→ **GOAL OF THE EXERCISE**: Reproduce the records word for word from their first line down to and including the line that contains "crop and rotate: left 14.436%, right 18.898%".

→ **DATA FOR THIS EXERCISE**:
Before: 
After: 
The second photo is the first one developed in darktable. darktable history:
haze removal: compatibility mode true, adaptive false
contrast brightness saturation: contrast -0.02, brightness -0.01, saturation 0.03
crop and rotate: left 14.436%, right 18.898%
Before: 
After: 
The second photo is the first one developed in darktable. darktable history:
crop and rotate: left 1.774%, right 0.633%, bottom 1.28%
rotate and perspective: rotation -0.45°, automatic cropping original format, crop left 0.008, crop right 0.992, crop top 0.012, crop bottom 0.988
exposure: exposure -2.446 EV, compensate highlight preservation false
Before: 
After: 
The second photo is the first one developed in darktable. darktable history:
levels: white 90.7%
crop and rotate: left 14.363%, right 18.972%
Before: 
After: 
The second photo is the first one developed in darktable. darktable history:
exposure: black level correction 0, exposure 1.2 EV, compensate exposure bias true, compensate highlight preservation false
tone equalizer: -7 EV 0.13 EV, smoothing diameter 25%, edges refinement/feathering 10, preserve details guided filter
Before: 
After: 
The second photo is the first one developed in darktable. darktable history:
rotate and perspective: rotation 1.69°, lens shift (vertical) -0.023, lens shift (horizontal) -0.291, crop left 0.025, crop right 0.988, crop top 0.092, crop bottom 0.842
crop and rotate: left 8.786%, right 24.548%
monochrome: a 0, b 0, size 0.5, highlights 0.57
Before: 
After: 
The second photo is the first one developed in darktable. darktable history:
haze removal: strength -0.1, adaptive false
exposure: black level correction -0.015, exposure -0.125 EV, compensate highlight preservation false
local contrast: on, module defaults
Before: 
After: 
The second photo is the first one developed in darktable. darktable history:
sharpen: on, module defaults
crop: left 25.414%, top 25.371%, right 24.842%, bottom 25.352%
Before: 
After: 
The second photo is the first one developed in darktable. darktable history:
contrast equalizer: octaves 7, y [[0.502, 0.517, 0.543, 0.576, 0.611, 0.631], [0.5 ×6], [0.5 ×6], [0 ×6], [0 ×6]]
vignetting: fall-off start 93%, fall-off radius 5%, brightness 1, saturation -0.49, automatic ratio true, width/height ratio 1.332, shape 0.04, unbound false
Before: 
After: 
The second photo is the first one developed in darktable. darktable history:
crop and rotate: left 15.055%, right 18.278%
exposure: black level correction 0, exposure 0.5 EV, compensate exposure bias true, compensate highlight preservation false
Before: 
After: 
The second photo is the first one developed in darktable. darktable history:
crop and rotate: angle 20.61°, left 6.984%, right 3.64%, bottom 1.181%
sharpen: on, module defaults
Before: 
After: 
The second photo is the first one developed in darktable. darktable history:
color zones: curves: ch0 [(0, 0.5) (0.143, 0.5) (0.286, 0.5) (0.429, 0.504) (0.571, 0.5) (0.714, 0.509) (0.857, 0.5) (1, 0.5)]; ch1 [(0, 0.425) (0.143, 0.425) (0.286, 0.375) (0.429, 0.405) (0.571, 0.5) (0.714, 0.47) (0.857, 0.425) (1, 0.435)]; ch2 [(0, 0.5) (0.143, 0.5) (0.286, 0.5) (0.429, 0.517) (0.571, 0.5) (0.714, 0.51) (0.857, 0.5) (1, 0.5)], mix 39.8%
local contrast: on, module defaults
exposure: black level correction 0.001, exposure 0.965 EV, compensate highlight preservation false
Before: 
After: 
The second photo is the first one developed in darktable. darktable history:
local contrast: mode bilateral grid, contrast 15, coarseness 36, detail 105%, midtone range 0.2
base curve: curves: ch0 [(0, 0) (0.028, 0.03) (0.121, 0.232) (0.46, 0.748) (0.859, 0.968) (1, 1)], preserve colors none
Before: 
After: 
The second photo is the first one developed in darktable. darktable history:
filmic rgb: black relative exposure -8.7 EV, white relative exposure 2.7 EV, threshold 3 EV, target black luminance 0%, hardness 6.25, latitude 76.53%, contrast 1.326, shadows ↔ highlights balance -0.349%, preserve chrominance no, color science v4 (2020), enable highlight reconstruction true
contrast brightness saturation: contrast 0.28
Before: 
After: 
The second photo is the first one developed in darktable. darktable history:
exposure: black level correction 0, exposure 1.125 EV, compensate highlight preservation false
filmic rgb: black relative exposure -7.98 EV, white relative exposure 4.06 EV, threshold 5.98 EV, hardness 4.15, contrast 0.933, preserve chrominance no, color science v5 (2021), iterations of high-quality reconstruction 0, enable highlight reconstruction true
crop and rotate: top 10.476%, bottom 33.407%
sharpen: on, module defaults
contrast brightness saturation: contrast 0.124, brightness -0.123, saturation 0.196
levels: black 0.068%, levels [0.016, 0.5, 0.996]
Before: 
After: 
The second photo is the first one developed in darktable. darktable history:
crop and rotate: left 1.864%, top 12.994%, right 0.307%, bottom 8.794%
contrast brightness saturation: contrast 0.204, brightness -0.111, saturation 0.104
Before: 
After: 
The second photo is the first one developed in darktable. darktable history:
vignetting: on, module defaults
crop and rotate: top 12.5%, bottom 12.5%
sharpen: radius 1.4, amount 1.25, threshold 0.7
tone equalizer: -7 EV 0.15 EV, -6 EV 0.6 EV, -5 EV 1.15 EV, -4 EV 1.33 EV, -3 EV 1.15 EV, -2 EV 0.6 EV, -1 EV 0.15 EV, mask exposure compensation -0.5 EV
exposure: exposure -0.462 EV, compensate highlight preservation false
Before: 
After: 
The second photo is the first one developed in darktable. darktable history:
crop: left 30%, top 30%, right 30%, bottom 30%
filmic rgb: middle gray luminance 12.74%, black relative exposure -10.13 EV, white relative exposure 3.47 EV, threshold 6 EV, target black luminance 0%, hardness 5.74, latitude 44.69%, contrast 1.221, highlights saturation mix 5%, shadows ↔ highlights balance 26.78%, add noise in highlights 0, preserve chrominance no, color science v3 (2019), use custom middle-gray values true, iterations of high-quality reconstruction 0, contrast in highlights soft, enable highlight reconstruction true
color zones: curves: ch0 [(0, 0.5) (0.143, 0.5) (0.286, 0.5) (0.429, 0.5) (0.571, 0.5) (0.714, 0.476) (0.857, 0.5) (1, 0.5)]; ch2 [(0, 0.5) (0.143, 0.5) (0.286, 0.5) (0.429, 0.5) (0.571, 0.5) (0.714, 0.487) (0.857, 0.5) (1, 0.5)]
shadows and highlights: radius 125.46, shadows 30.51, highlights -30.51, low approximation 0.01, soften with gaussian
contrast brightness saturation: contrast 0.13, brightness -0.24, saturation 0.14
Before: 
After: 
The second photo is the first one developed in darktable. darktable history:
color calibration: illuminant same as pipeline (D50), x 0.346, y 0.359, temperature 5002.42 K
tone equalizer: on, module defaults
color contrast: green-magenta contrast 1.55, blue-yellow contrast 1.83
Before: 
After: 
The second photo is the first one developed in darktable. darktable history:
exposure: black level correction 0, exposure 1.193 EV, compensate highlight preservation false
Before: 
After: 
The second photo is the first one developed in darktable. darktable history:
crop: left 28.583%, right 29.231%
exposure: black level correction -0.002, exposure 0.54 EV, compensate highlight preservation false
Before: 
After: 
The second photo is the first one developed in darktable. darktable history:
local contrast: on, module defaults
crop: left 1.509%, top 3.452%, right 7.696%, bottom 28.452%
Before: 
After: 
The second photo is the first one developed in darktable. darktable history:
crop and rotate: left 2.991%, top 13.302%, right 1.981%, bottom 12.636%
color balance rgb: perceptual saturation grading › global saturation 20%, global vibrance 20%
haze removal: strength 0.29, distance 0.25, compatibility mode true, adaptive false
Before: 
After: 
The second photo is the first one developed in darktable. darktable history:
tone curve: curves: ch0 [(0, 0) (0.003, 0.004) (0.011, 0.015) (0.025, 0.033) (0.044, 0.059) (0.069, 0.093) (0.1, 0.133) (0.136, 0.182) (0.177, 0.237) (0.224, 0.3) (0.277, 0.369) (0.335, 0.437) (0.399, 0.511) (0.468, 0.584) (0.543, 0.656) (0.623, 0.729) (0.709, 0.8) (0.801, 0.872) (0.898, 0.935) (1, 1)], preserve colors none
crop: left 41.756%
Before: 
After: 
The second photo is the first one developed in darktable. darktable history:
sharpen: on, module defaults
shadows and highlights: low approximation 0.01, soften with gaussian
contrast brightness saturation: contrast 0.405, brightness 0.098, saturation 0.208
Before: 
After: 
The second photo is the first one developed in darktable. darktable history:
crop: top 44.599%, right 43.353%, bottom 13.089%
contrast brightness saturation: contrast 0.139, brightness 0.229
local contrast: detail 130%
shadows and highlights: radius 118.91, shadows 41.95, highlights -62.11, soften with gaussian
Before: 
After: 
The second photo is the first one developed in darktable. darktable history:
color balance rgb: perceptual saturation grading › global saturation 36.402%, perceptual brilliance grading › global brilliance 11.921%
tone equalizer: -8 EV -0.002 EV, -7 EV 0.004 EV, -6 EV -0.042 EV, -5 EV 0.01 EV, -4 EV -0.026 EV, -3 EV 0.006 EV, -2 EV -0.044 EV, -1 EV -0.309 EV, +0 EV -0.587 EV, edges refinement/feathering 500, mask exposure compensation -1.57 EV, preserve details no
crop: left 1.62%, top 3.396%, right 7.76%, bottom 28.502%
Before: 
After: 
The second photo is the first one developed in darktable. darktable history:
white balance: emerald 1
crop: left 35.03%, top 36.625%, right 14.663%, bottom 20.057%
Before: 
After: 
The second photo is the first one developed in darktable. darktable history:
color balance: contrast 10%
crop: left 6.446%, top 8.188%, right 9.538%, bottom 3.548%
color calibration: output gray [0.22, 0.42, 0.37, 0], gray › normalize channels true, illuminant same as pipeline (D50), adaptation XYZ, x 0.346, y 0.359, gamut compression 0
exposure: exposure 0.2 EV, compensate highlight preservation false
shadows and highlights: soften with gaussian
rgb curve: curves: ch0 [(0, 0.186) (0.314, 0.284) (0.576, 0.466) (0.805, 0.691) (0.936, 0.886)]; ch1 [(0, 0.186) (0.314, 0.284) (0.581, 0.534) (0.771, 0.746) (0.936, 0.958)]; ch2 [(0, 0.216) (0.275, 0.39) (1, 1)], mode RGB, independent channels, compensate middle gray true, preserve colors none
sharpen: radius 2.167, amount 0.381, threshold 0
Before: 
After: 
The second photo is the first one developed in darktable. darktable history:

→ **FINISHED ANSWER**:
Before: 
After: 
The second photo is the first one developed in darktable. darktable history:
haze removal: compatibility mode true, adaptive false
contrast brightness saturation: contrast -0.02, brightness -0.01, saturation 0.03
crop and rotate: left 14.436%, right 18.898%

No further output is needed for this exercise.